Station: [14] Then and now
With mobile hospitals, healthcare provision is possible even in remote areas with poor infrastructure. The tents can be put up or taken down within a few hours, medical devices can be unpacked and packed up again. But that wasn’t always the case. As recently as the 1960s, the health centre you see here was intended to be deployed for a disaster response. With an operating table, a stretcher, oxygen masks and bandages.
The panels on the wall explain how missions are organised these days. Take the example of the mobile hospital, which is stored at the main warehouse in the Schönefeld district of Berlin. In just 72 hours, the Red Cross can dispatch the hospital to a crisis zone. Once set up, it fills a football stadium – with a maternity unit, an operating theatre, its own water and power supplies, toilet facilities and admin areas. It can provide on-site care for around a quarter of a million people. This valuable cargo is accompanied by an experienced team that works with local doctors and care personnel on the ground.
One of the most serious problems during disasters – such as flooding and earthquakes – is the supply of drinking water. To the right of the entrance, the museum has set up a display of drinking water purification then and now – a major issue during deployments.

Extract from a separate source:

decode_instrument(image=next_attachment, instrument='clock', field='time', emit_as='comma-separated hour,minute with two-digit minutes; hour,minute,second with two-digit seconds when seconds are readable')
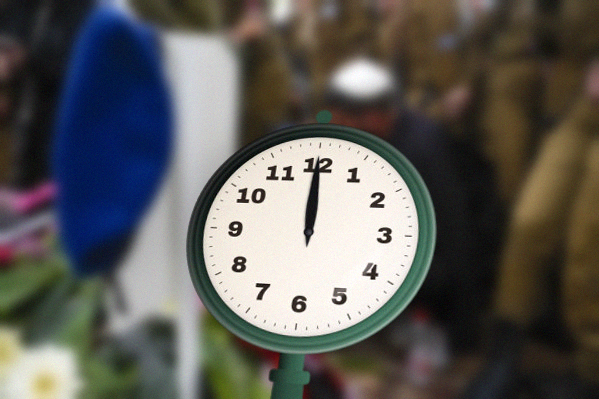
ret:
12,00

The TOF 100A is a portable drinking water purification unit from the 1960s, designed to reprocess radioactive water. It was never used.
Next to it, you can see a TOF 200B, which is capable of purifying up to 200 litres of biologically contaminated water an hour – that’s about 44 gallons.
Today, the national organisations have more up-to-date units in storage. If necessary, they can be loaded on to a plane and dispatched at very short notice.
In the next room, we have a remarkable display of vehicles and equipment for normal operations from the 1960s to the present – some genuine rarities!